**What the task requires**. Would you repeat all the lines below, exactly as they stand?

Point tracking data:
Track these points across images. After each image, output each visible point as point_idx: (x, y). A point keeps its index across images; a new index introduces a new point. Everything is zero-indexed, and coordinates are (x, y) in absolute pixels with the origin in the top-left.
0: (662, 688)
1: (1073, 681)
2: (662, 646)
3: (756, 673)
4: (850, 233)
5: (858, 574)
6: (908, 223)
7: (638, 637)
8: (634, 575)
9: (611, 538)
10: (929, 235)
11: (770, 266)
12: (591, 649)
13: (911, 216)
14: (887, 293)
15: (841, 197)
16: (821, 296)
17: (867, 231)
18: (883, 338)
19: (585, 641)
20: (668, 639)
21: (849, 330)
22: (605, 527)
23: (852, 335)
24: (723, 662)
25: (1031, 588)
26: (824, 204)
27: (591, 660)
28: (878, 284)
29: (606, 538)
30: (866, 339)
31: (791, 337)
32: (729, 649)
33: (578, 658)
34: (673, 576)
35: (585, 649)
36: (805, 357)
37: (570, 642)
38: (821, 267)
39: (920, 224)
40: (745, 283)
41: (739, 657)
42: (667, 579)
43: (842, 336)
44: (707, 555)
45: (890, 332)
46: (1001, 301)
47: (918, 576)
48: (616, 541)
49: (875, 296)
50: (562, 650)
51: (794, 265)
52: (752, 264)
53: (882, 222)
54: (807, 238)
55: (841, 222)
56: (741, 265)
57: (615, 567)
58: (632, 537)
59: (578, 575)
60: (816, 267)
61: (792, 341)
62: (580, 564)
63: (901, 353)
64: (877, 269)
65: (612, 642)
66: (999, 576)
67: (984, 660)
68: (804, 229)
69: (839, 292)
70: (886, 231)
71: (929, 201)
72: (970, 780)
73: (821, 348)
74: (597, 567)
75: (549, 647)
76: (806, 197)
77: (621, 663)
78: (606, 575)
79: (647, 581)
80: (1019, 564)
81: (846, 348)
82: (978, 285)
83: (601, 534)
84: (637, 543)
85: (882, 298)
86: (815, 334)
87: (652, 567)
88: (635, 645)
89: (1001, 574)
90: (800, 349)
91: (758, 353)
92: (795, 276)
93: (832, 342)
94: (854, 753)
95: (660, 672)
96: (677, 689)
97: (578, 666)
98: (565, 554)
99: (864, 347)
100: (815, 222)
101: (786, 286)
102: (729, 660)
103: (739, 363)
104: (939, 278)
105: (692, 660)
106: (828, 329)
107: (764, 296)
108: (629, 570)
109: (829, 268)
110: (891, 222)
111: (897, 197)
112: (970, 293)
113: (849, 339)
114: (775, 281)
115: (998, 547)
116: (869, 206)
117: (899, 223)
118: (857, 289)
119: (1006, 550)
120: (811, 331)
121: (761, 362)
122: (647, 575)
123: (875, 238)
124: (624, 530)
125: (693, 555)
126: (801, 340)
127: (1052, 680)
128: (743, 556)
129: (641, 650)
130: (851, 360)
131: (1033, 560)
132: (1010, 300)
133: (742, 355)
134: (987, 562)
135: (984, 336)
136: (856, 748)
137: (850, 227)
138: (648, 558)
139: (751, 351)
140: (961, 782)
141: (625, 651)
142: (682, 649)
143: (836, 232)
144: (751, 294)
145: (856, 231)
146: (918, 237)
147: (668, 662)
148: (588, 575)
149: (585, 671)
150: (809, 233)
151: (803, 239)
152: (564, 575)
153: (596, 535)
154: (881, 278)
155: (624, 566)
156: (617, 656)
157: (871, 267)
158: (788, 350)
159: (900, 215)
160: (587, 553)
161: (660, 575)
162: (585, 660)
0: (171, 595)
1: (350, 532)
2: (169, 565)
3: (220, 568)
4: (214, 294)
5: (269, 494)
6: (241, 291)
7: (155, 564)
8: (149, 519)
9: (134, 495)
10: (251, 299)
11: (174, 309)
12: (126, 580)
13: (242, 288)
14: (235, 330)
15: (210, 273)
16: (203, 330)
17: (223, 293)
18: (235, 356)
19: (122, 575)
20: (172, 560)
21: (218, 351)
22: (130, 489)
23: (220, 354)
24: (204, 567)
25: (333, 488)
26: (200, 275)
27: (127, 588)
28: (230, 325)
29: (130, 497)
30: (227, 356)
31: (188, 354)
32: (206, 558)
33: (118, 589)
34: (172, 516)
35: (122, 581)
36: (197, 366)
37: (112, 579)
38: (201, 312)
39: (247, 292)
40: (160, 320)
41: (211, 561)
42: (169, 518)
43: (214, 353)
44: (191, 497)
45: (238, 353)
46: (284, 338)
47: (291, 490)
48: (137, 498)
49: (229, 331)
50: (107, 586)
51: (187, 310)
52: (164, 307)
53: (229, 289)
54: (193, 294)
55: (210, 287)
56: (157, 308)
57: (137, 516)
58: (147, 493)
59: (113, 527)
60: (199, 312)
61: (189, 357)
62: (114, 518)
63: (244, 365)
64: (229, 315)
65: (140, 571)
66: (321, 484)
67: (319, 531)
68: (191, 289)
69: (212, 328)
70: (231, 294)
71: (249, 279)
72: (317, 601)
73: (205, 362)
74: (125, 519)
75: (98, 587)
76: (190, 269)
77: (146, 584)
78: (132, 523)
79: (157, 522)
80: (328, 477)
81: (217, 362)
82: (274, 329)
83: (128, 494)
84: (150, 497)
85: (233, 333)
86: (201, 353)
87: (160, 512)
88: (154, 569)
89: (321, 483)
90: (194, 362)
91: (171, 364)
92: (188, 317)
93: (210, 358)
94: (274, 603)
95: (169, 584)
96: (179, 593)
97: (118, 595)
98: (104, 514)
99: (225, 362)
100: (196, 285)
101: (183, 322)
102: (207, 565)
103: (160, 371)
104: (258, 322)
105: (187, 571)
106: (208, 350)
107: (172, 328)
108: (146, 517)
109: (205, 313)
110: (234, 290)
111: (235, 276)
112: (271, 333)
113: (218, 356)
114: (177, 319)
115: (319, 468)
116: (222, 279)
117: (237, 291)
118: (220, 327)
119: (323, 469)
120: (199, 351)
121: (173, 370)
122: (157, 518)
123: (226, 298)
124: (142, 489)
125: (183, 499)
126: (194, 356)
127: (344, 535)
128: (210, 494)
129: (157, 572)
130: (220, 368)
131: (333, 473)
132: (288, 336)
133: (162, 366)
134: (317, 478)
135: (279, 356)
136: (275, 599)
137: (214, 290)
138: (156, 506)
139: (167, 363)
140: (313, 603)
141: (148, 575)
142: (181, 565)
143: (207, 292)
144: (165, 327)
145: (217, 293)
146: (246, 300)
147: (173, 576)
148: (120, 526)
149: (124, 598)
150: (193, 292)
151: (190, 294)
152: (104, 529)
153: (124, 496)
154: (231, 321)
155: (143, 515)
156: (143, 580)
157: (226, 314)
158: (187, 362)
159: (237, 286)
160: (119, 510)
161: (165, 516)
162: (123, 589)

**Result below**.
Track these points across images. After each image, output each visible point as point_idx: (x, y). A point keeps its index across images; a new index introduces a new point. Everything is zero-indexed, and coordinates are (x, y) in absolute pixels with the origin in the top-left.
0: (662, 688)
1: (1073, 681)
2: (662, 646)
3: (756, 673)
4: (850, 233)
5: (858, 574)
6: (908, 223)
7: (638, 637)
8: (634, 575)
9: (611, 538)
10: (929, 235)
11: (770, 266)
12: (591, 649)
13: (911, 216)
14: (887, 293)
15: (841, 197)
16: (821, 296)
17: (867, 231)
18: (883, 338)
19: (585, 641)
20: (668, 639)
21: (849, 330)
22: (605, 527)
23: (852, 335)
24: (723, 662)
25: (1031, 588)
26: (824, 204)
27: (591, 660)
28: (878, 284)
29: (606, 538)
30: (866, 339)
31: (791, 337)
32: (729, 649)
33: (578, 658)
34: (673, 576)
35: (585, 649)
36: (805, 357)
37: (570, 642)
38: (821, 267)
39: (920, 224)
40: (745, 283)
41: (739, 657)
42: (667, 579)
43: (842, 336)
44: (707, 555)
45: (890, 332)
46: (1001, 301)
47: (918, 576)
48: (616, 541)
49: (875, 296)
50: (562, 650)
51: (794, 265)
52: (752, 264)
53: (882, 222)
54: (807, 238)
55: (841, 222)
56: (741, 265)
57: (615, 567)
58: (632, 537)
59: (578, 575)
60: (816, 267)
61: (792, 341)
62: (580, 564)
63: (901, 353)
64: (877, 269)
65: (612, 642)
66: (999, 576)
67: (984, 660)
68: (804, 229)
69: (839, 292)
70: (886, 231)
71: (929, 201)
72: (970, 780)
73: (821, 348)
74: (597, 567)
75: (549, 647)
76: (806, 197)
77: (621, 663)
78: (606, 575)
79: (647, 581)
80: (1019, 564)
81: (846, 348)
82: (978, 285)
83: (601, 534)
84: (637, 543)
85: (882, 298)
86: (815, 334)
87: (652, 567)
88: (635, 645)
89: (1001, 574)
90: (800, 349)
91: (758, 353)
92: (795, 276)
93: (832, 342)
94: (854, 753)
95: (660, 672)
96: (677, 689)
97: (578, 666)
98: (565, 554)
99: (864, 347)
100: (815, 222)
101: (786, 286)
102: (729, 660)
103: (739, 363)
104: (939, 278)
105: (692, 660)
106: (828, 329)
107: (764, 296)
108: (629, 570)
109: (829, 268)
110: (891, 222)
111: (897, 197)
112: (970, 293)
113: (849, 339)
114: (775, 281)
115: (998, 547)
116: (869, 206)
117: (899, 223)
118: (857, 289)
119: (1006, 550)
120: (811, 331)
121: (761, 362)
122: (647, 575)
123: (875, 238)
124: (624, 530)
125: (693, 555)
126: (801, 340)
127: (1052, 680)
128: (743, 556)
129: (641, 650)
130: (851, 360)
131: (1033, 560)
132: (1010, 300)
133: (742, 355)
134: (987, 562)
135: (984, 336)
136: (856, 748)
137: (850, 227)
138: (648, 558)
139: (751, 351)
140: (961, 782)
141: (625, 651)
142: (682, 649)
143: (836, 232)
144: (751, 294)
145: (856, 231)
146: (918, 237)
147: (668, 662)
148: (588, 575)
149: (585, 671)
150: (809, 233)
151: (803, 239)
152: (564, 575)
153: (596, 535)
154: (881, 278)
155: (624, 566)
156: (617, 656)
157: (871, 267)
158: (788, 350)
159: (900, 215)
160: (587, 553)
161: (660, 575)
162: (585, 660)
0: (171, 595)
1: (350, 532)
2: (169, 565)
3: (220, 568)
4: (214, 294)
5: (269, 494)
6: (241, 291)
7: (155, 564)
8: (149, 519)
9: (134, 495)
10: (251, 299)
11: (174, 309)
12: (126, 580)
13: (242, 288)
14: (235, 330)
15: (210, 273)
16: (203, 330)
17: (223, 293)
18: (235, 356)
19: (122, 575)
20: (172, 560)
21: (218, 351)
22: (130, 489)
23: (220, 354)
24: (204, 567)
25: (333, 488)
26: (200, 275)
27: (127, 588)
28: (230, 325)
29: (130, 497)
30: (227, 356)
31: (188, 354)
32: (206, 558)
33: (118, 589)
34: (172, 516)
35: (122, 581)
36: (197, 366)
37: (112, 579)
38: (201, 312)
39: (247, 292)
40: (160, 320)
41: (211, 561)
42: (169, 518)
43: (214, 353)
44: (191, 497)
45: (238, 353)
46: (284, 338)
47: (291, 490)
48: (137, 498)
49: (229, 331)
50: (107, 586)
51: (187, 310)
52: (164, 307)
53: (229, 289)
54: (193, 294)
55: (210, 287)
56: (157, 308)
57: (137, 516)
58: (147, 493)
59: (113, 527)
60: (199, 312)
61: (189, 357)
62: (114, 518)
63: (244, 365)
64: (229, 315)
65: (140, 571)
66: (321, 484)
67: (319, 531)
68: (191, 289)
69: (212, 328)
70: (231, 294)
71: (249, 279)
72: (317, 601)
73: (205, 362)
74: (125, 519)
75: (98, 587)
76: (190, 269)
77: (146, 584)
78: (132, 523)
79: (157, 522)
80: (328, 477)
81: (217, 362)
82: (274, 329)
83: (128, 494)
84: (150, 497)
85: (233, 333)
86: (201, 353)
87: (160, 512)
88: (154, 569)
89: (321, 483)
90: (194, 362)
91: (171, 364)
92: (188, 317)
93: (210, 358)
94: (274, 603)
95: (169, 584)
96: (179, 593)
97: (118, 595)
98: (104, 514)
99: (225, 362)
100: (196, 285)
101: (183, 322)
102: (207, 565)
103: (160, 371)
104: (258, 322)
105: (187, 571)
106: (208, 350)
107: (172, 328)
108: (146, 517)
109: (205, 313)
110: (234, 290)
111: (235, 276)
112: (271, 333)
113: (218, 356)
114: (177, 319)
115: (319, 468)
116: (222, 279)
117: (237, 291)
118: (220, 327)
119: (323, 469)
120: (199, 351)
121: (173, 370)
122: (157, 518)
123: (226, 298)
124: (142, 489)
125: (183, 499)
126: (194, 356)
127: (344, 535)
128: (210, 494)
129: (157, 572)
130: (220, 368)
131: (333, 473)
132: (288, 336)
133: (162, 366)
134: (317, 478)
135: (279, 356)
136: (275, 599)
137: (214, 290)
138: (156, 506)
139: (167, 363)
140: (313, 603)
141: (148, 575)
142: (181, 565)
143: (207, 292)
144: (165, 327)
145: (217, 293)
146: (246, 300)
147: (173, 576)
148: (120, 526)
149: (124, 598)
150: (193, 292)
151: (190, 294)
152: (104, 529)
153: (124, 496)
154: (231, 321)
155: (143, 515)
156: (143, 580)
157: (226, 314)
158: (187, 362)
159: (237, 286)
160: (119, 510)
161: (165, 516)
162: (123, 589)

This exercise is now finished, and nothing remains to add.